Confidence level: high for safety requirements; medium for deterministic guard MVP; low for effectiveness against all attacks.

Decisions now stable:
- Browsing must be designed as untrusted-content handling, not normal file reading.
- Fetch/sanitize/scan must happen before LLM exposure.
- The first version should fail closed and support allowlisted/user-approved URLs.
- Web content must never be allowed to change Pi's system/developer instructions or trigger tool calls directly.

Proposed MVP spec:
- Build a standalone `safe_fetch` pipeline before integrating with Pi tools.
- Steps: fetch URL → strip scripts/styles/hidden text/metadata → extract visible text → deterministic injection scan → risk report → only then provide sanitized excerpts.
- Guard signals: instruction phrases aimed at assistants, tool-use commands, credential requests, hidden text, base64/obfuscation, prompt boundary markers, excessive imperative/system language, suspicious comments/metadata.
- Outputs: sanitized text, source URL, content hash, risk score, triggered rules, blocked/quarantined flag.
- Maintain a local malicious/benign test corpus.

Updated next actions:
- [ ] Write `projects/pi-security/safe-browsing-threat-model.md`.
- [ ] Create a small prompt-injection test corpus.
- [ ] Prototype deterministic scanner as a script with unit tests.
- [ ] Only then consider Pi tool integration.

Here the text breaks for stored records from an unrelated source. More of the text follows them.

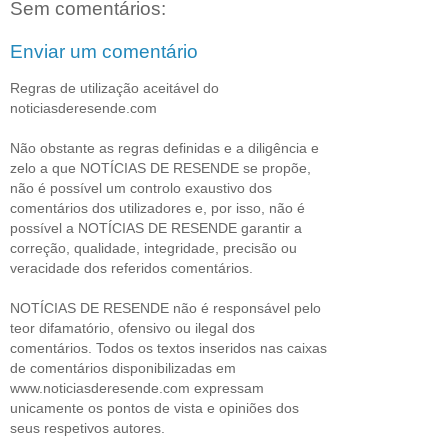
Sem comentários:
Enviar um comentário
Regras de utilização aceitável do
noticiasderesende.com
Não obstante as regras definidas e a diligência e
zelo a que NOTÍCIAS DE RESENDE se propõe,
não é possível um controlo exaustivo dos
comentários dos utilizadores e, por isso, não é
possível a NOTÍCIAS DE RESENDE garantir a
correção, qualidade, integridade, precisão ou
veracidade dos referidos comentários.
NOTÍCIAS DE RESENDE não é responsável pelo
teor difamatório, ofensivo ou ilegal dos
comentários. Todos os textos inseridos nas caixas
de comentários disponibilizadas em
www.noticiasderesende.com expressam
unicamente os pontos de vista e opiniões dos
seus respetivos autores.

## 2026-06-06 Refinement: SearxNG, prescan, and isolated web researcher

User-approved direction:
- Add a private SearxNG service to the network as the controlled search provider.
- Build a pre-LLM document prescan step that detects known prompt-injection phrases and techniques before the LLM sees fetched content.
- Include a deterministic/algorithmic threat score, including a word-rank or weighted-term scoring approach.
- Use an isolated web researcher role/agent with sharply reduced permissions as the preferred architecture for browsing/research.

Prescan MVP ideas:
- Maintain a local ruleset of known injection phrases, role-confusion attempts, tool-use instructions, exfiltration requests, system/developer prompt references, credential requests, hidden-text markers, obfuscation, and prompt-boundary tokens.
- Compute a weighted score from matched phrases, suspicious imperative language, density of assistant-targeted terms, hidden/metadata content, and encoded text.
- Return a risk report containing score, triggered rules, matching excerpts, content hash, source URL, and recommended handling: allow, allow excerpts only, quarantine, or block.
- Run this scanner before any fetched web-page body is included in LLM context.
- Fail closed for high-risk content.

Related ticket:
- `tickets/active/2026-06-06-add-searxng-service.md`

## Notes

- User requested this as Pi upgrade item 3 on 2026-05-17.
- User specifically requested a non-LLM detector before all Pi read operations involving web content.
- User has serious prompt-injection concerns and prefers defense-in-depth over trusting prompt-only mitigations.